▶ Выбранный отрывок
..............................

Источник: http://www.aphorism.ru/author/a1870.shtml
Юрий КОЛКЕР
НЕСКОЛЬКО НАБЛЮДЕНИЙ
(О стихах Иосифа Бродского)И толковала чернь тупая:
О чем бренчит?
ПушкинЭто - ряд наблюдений.
И.Б.Иосиф Бродский практически не знал обычной критики. По большей части его либо превозносили, либо отвергали. Настоящая работа - критика вдогонку. Читателю, который пожелает последовать за мной, придется вооружиться лупой, ибо я хочу быть доказательным.
Статья написана в 1987 году, но до присуждения Иосифу Бродскому Нобелевской премии, и, следовательно, ни в каком смысле не является откликом на это знаменательное событие.(См. письмо Льву Лосеву)
1991,
Лондон.1
Ахиллесов щитДве ранние вещи Бродского - Большая элегия (1963) и Исаак и Авраам (1963) были расценены современниками как большой успех начинающего поэта. В них промелькнула общая для обоих произведений тень художественного открытия. Суть его сводилась к новому способу фиксации и утверждения реальности, иногда именуемому потоком сознания. Поэт прибегает к нарочито подробным, порою назойливым перечислениям и повторам, создающим видимость топтания на месте; к бессобытийным, перемежаемым навязчивыми отступлениями описаниям, по видимости - бесстрастным, фактически же насыщенным неназванной страстью. Чувство времени поэт передает через пространство, пространство моделирует пространностью. Тем самым он создает элементы нового эпоса. Пушкинский повествовательный стих, после всех превращений и опошлений, стал невозможен (неприложим к современности) как излишне натуралистический, блоковский - как полностью аннигилирующий действительность. Необходим был сплав, синтез, и после нескольких неудачных попыток (в поэме Шествие, в отрывке Гость, и др.) он был найден. Позже (в 1966 году) Бродский даст определение одной из важных сторон этой находки, сказав об искусстве: "основной его закон, бесспорно, независимость деталей".

..............................

▶ Исходные данные
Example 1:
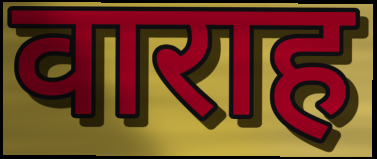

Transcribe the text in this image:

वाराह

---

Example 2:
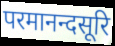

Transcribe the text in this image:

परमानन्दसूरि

..............................

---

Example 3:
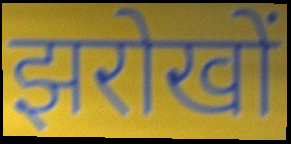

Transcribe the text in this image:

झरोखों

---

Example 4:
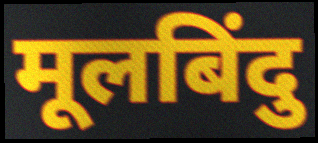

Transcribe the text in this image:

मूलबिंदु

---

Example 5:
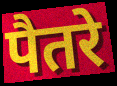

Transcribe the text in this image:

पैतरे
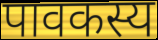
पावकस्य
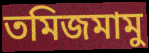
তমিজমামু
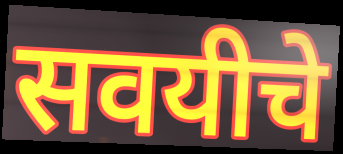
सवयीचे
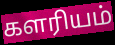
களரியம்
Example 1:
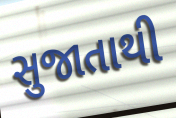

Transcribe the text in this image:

..............................

▶ Письменное задание
Пожалуйста, перепишите слово в слово фрагмент статьи о стихах Бродского, начиная со слов «Источник: http» и далее до слов «хочу быть доказательным.» включительно.

▶ Выполненное задание
Источник: http://www.aphorism.ru/author/a1870.shtml
Юрий КОЛКЕР
НЕСКОЛЬКО НАБЛЮДЕНИЙ
(О стихах Иосифа Бродского)И толковала чернь тупая:
О чем бренчит?
ПушкинЭто - ряд наблюдений.
И.Б.Иосиф Бродский практически не знал обычной критики. По большей части его либо превозносили, либо отвергали. Настоящая работа - критика вдогонку. Читателю, который пожелает последовать за мной, придется вооружиться лупой, ибо я хочу быть доказательным.